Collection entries

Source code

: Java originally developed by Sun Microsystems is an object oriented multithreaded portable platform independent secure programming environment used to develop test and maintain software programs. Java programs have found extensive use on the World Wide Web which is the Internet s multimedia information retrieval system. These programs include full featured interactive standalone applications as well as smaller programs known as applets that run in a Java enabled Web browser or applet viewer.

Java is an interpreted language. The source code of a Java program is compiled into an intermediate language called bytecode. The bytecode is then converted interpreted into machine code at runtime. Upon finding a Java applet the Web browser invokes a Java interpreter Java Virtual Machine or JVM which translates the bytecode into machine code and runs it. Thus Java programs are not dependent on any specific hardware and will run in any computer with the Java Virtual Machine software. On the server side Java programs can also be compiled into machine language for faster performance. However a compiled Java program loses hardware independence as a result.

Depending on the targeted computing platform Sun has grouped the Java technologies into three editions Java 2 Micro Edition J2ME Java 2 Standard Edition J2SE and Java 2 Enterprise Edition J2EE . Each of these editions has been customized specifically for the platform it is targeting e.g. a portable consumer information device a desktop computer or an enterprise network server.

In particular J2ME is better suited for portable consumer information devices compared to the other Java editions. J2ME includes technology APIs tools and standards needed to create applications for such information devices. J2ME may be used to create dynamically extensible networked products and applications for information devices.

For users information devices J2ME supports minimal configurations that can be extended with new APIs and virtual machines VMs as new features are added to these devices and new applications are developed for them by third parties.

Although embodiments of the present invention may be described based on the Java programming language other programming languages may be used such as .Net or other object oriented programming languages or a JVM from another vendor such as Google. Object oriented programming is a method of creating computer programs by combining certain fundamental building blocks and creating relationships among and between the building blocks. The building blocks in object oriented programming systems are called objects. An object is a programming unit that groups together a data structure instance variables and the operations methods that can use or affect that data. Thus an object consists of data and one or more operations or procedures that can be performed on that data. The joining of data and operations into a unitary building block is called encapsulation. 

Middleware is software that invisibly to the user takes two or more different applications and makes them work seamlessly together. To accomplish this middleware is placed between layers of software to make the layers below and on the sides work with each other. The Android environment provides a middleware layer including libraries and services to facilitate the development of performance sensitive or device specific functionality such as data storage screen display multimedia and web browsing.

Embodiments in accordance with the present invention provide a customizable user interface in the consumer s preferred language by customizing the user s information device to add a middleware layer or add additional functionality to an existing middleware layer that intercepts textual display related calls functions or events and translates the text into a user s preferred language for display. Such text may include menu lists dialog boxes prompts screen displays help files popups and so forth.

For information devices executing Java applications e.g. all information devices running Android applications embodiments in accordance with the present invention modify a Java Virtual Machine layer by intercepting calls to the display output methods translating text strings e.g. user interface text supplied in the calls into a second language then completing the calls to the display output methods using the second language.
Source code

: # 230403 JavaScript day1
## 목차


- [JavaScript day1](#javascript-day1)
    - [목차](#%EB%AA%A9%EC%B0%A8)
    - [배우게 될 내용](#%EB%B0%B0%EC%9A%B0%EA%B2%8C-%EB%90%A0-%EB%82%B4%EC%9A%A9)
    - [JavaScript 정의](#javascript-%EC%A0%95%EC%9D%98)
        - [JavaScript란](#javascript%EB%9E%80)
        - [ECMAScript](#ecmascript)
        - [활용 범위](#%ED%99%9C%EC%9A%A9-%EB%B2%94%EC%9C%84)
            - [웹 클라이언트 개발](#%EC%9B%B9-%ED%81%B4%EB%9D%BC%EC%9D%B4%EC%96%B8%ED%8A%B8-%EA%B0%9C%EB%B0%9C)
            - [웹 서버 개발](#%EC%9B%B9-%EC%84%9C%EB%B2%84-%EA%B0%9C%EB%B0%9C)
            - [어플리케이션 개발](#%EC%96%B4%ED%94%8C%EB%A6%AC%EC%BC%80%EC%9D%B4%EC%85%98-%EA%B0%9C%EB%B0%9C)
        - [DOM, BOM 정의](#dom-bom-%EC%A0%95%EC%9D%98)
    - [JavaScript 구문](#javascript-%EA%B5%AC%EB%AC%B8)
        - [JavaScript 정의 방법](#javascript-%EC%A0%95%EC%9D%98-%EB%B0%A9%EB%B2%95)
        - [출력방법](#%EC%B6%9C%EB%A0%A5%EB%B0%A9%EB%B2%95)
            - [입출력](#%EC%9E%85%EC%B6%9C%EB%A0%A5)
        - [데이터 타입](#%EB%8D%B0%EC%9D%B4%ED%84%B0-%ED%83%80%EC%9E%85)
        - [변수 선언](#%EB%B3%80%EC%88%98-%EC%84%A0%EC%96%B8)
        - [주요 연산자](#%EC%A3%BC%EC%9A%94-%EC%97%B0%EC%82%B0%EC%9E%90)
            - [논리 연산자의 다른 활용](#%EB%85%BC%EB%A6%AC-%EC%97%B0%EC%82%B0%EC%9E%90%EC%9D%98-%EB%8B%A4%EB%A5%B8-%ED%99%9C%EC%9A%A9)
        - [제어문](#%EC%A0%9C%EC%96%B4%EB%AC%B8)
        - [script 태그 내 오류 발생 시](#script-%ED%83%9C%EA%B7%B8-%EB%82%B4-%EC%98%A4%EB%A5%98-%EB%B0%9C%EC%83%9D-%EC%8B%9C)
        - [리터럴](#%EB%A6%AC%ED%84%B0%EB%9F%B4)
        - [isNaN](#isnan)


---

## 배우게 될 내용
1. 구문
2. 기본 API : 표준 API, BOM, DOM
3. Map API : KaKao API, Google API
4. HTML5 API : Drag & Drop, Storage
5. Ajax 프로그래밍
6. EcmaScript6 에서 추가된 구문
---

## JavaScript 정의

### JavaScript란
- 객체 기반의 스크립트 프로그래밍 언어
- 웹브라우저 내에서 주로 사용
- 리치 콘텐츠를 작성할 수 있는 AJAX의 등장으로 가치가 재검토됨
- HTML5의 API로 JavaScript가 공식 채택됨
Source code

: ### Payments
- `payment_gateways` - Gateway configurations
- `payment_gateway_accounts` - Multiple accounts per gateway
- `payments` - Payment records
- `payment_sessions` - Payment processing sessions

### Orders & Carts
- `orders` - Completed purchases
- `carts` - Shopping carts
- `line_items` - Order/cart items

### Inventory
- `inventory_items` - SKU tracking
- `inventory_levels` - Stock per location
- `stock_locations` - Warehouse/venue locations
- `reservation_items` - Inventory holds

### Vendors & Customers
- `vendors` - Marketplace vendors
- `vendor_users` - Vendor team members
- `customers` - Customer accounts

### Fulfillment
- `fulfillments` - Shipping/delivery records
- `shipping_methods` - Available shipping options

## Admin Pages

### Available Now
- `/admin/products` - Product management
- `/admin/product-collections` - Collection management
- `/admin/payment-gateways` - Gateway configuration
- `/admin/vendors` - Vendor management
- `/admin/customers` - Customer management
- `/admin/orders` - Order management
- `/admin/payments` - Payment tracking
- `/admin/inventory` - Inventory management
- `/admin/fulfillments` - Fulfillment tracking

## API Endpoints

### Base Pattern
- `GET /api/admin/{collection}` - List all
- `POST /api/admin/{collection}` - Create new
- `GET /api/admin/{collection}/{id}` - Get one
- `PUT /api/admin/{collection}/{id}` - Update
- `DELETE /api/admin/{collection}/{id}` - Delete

◆ Requirement ◆
The records are above. How many lines in them contain the word "developed"? Give the number alone.

◆ Expected answer ◆
2